== Extrait du document ==

******

Théologie, littérature et divers magazines
A part ceux exposés en plein air, des milliers de livres sont entreposés au rez-de-chaussée de sa maison et dans une cave. Il dit en détenir 15000. « J’ai mis 50 ans pour rassembler tous ces livres. J’ai commencé à en acheter lorsqu’un livre valait 5 piastres. Le plus cher m’a coûté 30 L.E. Les amis et les fans de lecture m’ont offert le quart de ce trésor culturel que je possède », explique Abou-Doh. Ce féru de lecture a travaillé en tant qu’instituteur au cycle primaire à Al-Azhar. « Les livres m’ont beaucoup aidé à enrichir les connaissances de mes élèves avant de prendre ma retraite. Aujourd’hui, je suis l’orateur de la mosquée et je perçois une prime exceptionnelle émanant du ministère des Waqfs. Les livres continuent d’élargir mes connaissances dans les différents thèmes abordés lors de la prière du vendredi », explique-t-il.
En ce qui concerne les livres exposés à l’extérieur, Hamd Allah les a classés par catégories: les recueils de hadiths, les livres sur la linguistique, les classiques de la littérature, les romans, les magazines et les publications périodiques égyptiens et arabes. Sa formation religieuse à Al-Azhar a contribué à développer ses compétences en matière de culture théologique et religieuse. Durant sa jeunesse, il était séduit par le théâtre au point de rassembler de nombreuses oeuvres adaptées au théâtre. Il dit avoir même joué dans une pièce de théâtre intitulée Maëssat Jamila (le malaise de Jamila). « J’ai joué le rôle d’un figurant dans cette pièce, mise en scène par le grand réalisateur Abdel-Ghaffar Oda. J’ai dit quelques petites phrases, mais cela reste pour moi une expérience fantastique et inoubliable », se souvient-il. Les oeuvres littéraires de Naguib Mahfouz, Abdel-Rahman Al-Charqawi et Mohamad Ragab Al-Bayoumi font partie de l’étalage de Hamd Allah.

******

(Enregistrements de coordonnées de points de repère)
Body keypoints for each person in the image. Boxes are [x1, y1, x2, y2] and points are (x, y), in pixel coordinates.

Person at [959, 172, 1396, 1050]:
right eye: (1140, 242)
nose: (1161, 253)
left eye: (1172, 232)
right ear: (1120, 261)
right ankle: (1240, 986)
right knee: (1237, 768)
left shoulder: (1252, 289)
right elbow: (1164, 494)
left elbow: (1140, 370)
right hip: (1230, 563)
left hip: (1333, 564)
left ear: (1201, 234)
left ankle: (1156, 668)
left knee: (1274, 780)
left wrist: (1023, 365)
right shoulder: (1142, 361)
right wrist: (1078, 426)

******

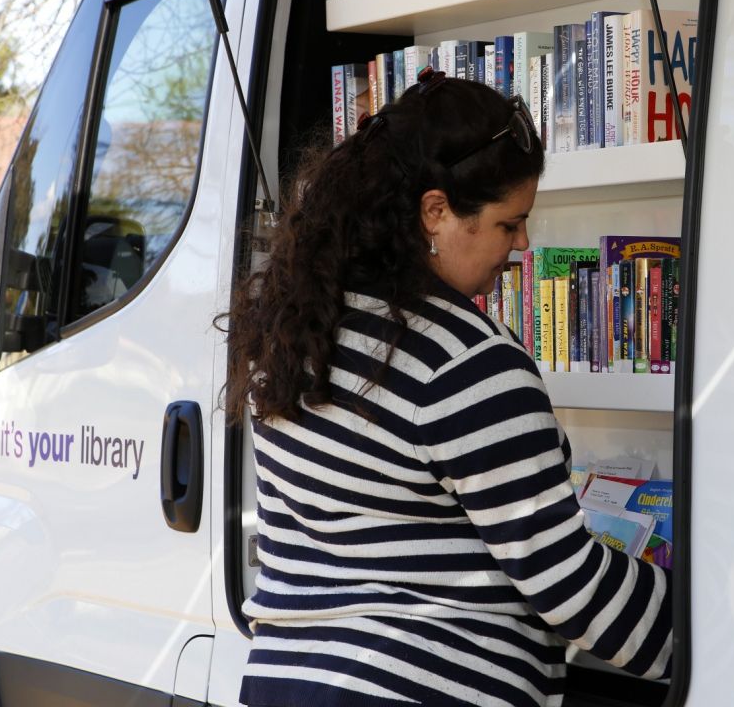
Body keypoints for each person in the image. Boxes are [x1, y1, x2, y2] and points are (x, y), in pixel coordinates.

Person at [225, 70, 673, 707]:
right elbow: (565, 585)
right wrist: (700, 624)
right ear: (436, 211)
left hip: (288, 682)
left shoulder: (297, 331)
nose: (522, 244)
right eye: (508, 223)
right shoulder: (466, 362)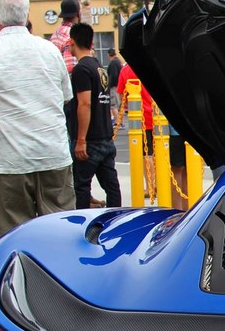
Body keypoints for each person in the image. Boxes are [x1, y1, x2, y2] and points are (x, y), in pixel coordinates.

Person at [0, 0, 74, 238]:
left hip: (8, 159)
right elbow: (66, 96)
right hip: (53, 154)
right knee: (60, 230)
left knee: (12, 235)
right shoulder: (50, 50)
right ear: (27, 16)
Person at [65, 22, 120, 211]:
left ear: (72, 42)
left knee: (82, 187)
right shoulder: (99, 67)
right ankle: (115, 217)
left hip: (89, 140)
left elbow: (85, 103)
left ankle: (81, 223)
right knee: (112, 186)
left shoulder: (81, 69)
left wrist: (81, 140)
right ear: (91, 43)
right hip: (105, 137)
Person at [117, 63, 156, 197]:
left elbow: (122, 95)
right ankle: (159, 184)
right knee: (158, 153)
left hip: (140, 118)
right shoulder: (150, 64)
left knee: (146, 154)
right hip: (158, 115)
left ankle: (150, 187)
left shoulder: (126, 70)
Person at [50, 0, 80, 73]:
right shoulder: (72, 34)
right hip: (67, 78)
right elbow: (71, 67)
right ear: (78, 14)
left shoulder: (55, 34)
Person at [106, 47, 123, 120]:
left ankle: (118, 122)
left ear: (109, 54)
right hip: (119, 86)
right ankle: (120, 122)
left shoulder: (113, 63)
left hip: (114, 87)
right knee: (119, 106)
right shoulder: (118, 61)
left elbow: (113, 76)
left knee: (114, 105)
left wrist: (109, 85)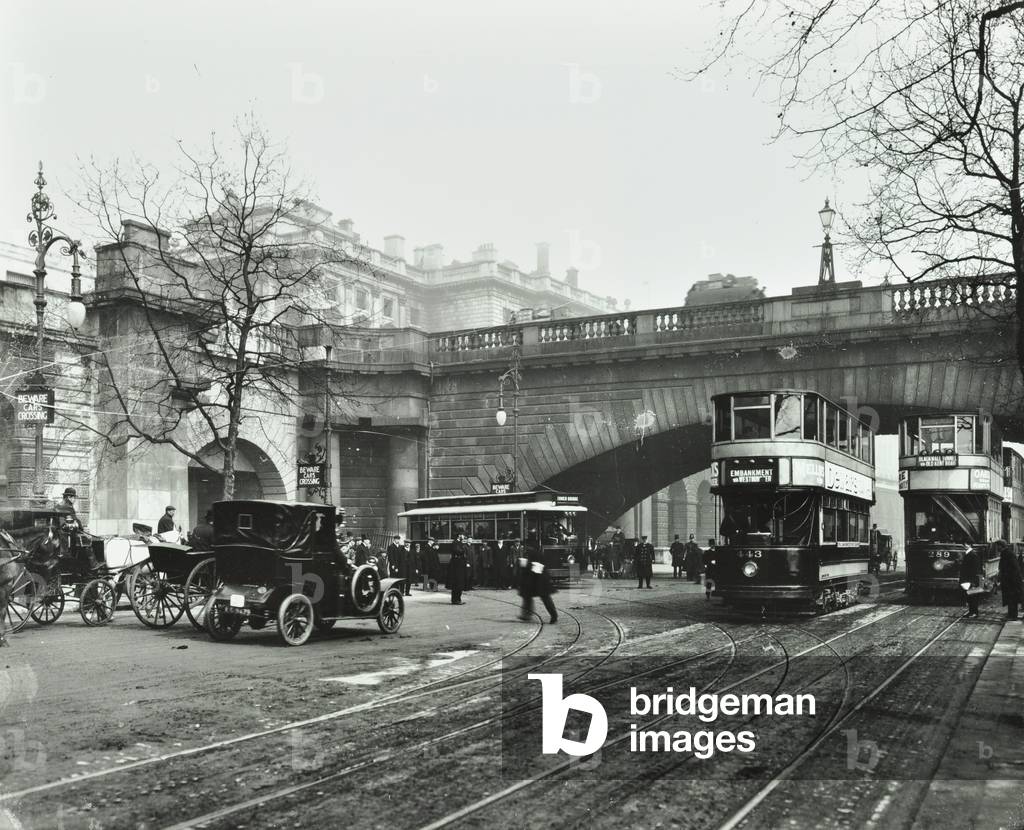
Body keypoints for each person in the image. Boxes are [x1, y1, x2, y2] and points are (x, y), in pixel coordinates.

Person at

******

== Travail à réaliser ==
a) Dans l'extrait du document, relevez les écrivains dont les œuvres littéraires figurent sur l'étalage de Hamd Allah.
b) Prolongez l'extrait du document consacré au collectionneur de livres, à la suite de sa dernière phrase.

== Réponses par tâche ==
a)
Naguib Mahfouz
Abdel-Rahman Al-Charqawi
Mohamad Ragab Al-Bayoumi

b)
Service gratuit
L’âme jeune, ce vieux cheikh bouge avec agilité entre ses livres, s’attarde sur certains titres d’ouvrages tout en passant un chiffon pour essuyer la poussière, retire un bouquin pour raconter une histoire ou la manière dont il l’a obtenu et à quelle occasion. Cette collection de livres rassemblée depuis son séjour à l’étranger et ses courtes visites au Caire à Sour Al-Ezbékiyeh, Damiette et Zagazig, est devenue une référence pour lui, ses petits-fils et ses voisins. En fait, ce village lointain n’a ni club de jeunesse, ni centre culturel. Alors, cette librairie en plein air raccourcit le chemin pour les lecteurs, les chercheurs et les étudiants qui cherchent à avoir des informations dans différents domaines, que ce soit en science ou en littérature. « Il m’est arrivé plus d’une fois de prendre une dizaine de bouquins à titre gratuit pour faire des recherches et répondre aux questions des fidèles qui assistent aux prières et désirent avoir une réponse approfondie et accréditée du Livre sacré », dit cheikh Sabri, 59 ans, imam d’une mosquée au village. Il lisait, notait des passages de recherches et les imprimait pour les distribuer aux intéressés, afin de répondre à leurs interrogations. Etendre la connaissance est déjà un objectif chez Hamd Allah Abou-Doh. Pas de vente et pas de souscription d’emprunt en échange d’argent, Hamd Allah voudrait faire de la lecture une habitude et mériter la récompense divine.
Hamdine Abdel-Aziz, un jeune diplômé de 27 ans, se dit ravi de ne pas avoir besoin de se rendre au Caire pour avoir les livres nécessaires, afin de faire ses recherches universitaires en philosophie. « Avoir un voisin pareil qui encourage l’instauration de la culture est déjà une noble mission, surtout en se trouvant dans un endroit privé des différentes activités culturelles », indique Hamdine.
Un trésor à préserver
Mais actuellement, vu son âge, il ne peut plus sillonner les villes pour acheter des livres d’occasion, alors, il se contente de mettre à jour sa librairie en disposant de nouvelles publications de magazines pour enfants. « Al-Arabi Al-Saghir, Al-Farès et Nour sont des magazines pour enfants qui sont une fenêtre ouverte sur le monde, sur l’histoire, la nouvelle technologie et même la méthode de réflexion », indique Alaa, 17 ans, étudiant en deuxième secondaire.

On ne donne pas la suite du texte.